The enterprise that Sri Aurobindo had undertaken, as I was emphasizing earlier, is “here to fulfill himself was God’s desire.” How to make man fulfilled here is God’s desire, God’s dream. And for that… a new consciousness has to come down, and man has to acquire that consciousness. It is hard work. It will take time. There is no guarantee that after seven or eight years we will have some chimpanzees speaking human language. It will take time, but this is an entirely different kind of enterprise.

This is an enterprise which will make human beings welcome divine Grace and not reject it. One of the themes in Savitri that constantly comes up is man’s tendency to reject divine Grace. The fundamental defect, the fundamental inadequacy that perverts everything here, every blessing that comes here is converted by something in man’s consciousness and becomes a curse. That inadequacy has to be taken away permanently and that can only be done by the coming down of a new consciousness. That is Aswapati’s great aim, and that’s why you see Aswapati exploring all these levels of consciousness. He finds each level of consciousness very interesting, some were very fascinating, but they did not have this creative principle that he was looking for, which will enable man to fulfil God in his life here on earth. This is a wonderful description we have and ultimately there are many other things one could have taken up, many new ideas, many revelations.
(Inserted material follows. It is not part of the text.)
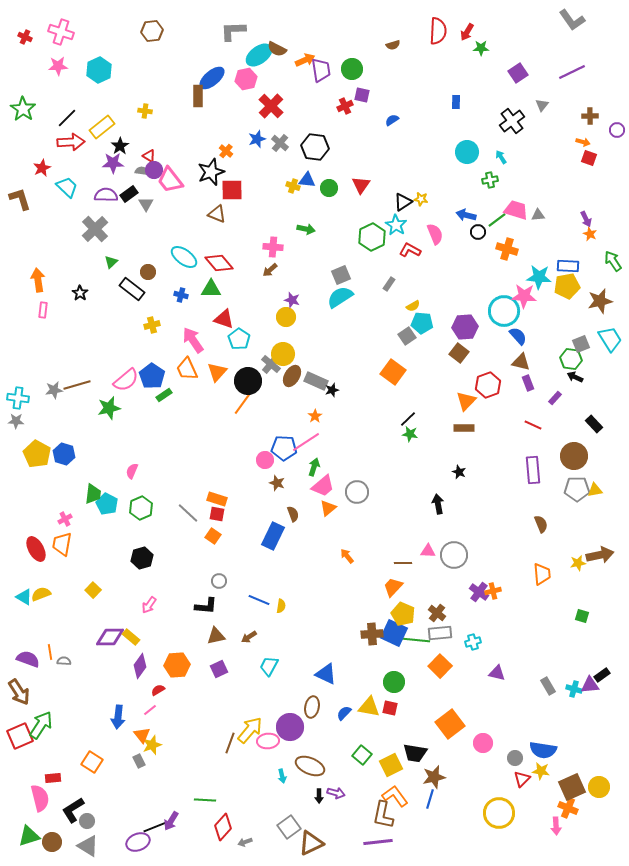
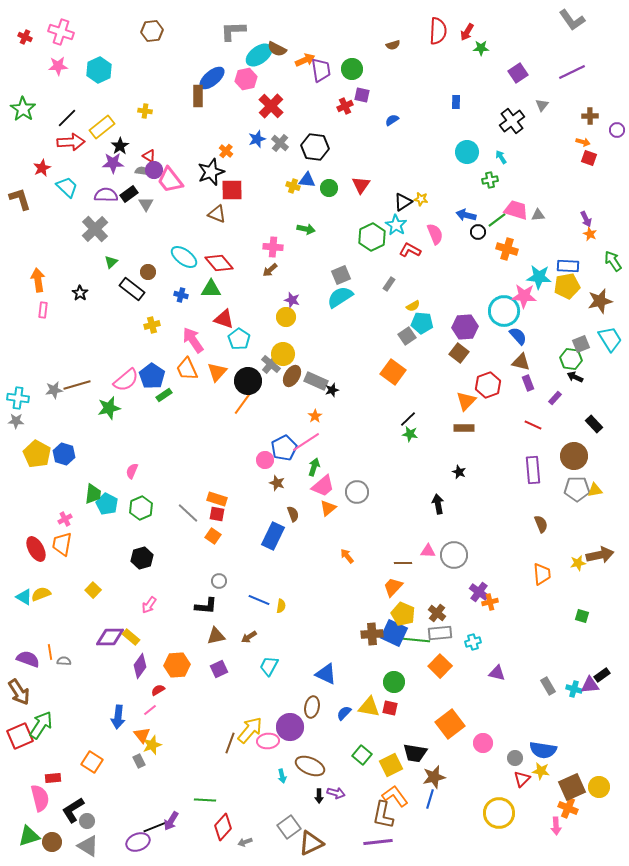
blue pentagon at (284, 448): rotated 30 degrees counterclockwise
orange cross at (493, 591): moved 3 px left, 11 px down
Some of the things Sri Aurobindo says in The Life Divine are stated here with absolute poetic power. This is a wonderful canto one could spend any amount of time with great benefit, but ultimately Aswapati realises, on page 333,

It waited for the fiat of the Word
That comes through the still self from the Supreme.
[Bk 3, Canto 3, p. 333]

Now this experience Aswapati has is almost an experience of the supermind, the supramental experience that Aswapati has now interiorised. How does that become possible, how does that come here? That only comes when the supreme word, that creative word comes down here in this world of ignorance, and is born here, works here and helps mankind to achieve this. With this we conclude this canto and go on to Canto 4, which is a fairly well-known canto. It’s a very dramatic one too, which is called “The Vision and the Boon.
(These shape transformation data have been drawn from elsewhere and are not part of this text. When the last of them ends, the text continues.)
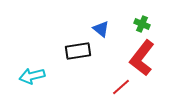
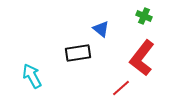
green cross: moved 2 px right, 8 px up
black rectangle: moved 2 px down
cyan arrow: rotated 75 degrees clockwise
red line: moved 1 px down
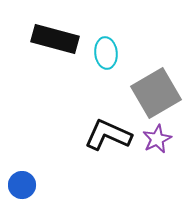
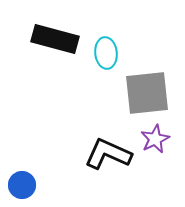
gray square: moved 9 px left; rotated 24 degrees clockwise
black L-shape: moved 19 px down
purple star: moved 2 px left
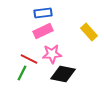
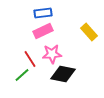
red line: moved 1 px right; rotated 30 degrees clockwise
green line: moved 2 px down; rotated 21 degrees clockwise
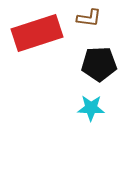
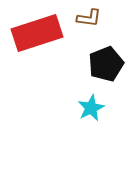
black pentagon: moved 7 px right; rotated 20 degrees counterclockwise
cyan star: rotated 28 degrees counterclockwise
Then suddenly there rose a sacred stir.
Amid the lifeless silence of the Void
In a solitude and an immensity
A sound came quivering like a loved footfall
Heard in the listening spaces of the soul;
A touch perturbed his fibres with delight.
An Influence had approached the mortal range,
A boundless Heart was near his longing heart,
A mystic Form enveloped his earthly shape.
All at her contact broke from silence’ seal;
Spirit and body thrilled identified,
Linked in the grasp of an unspoken joy;
Mind, members, life were merged in ecstasy.
Intoxicated as with nectarous rain
His nature’s passioning stretches flowed to her,
Flashing with lightnings, mad with luminous wine.
All was a limitless sea that heaved to the moon.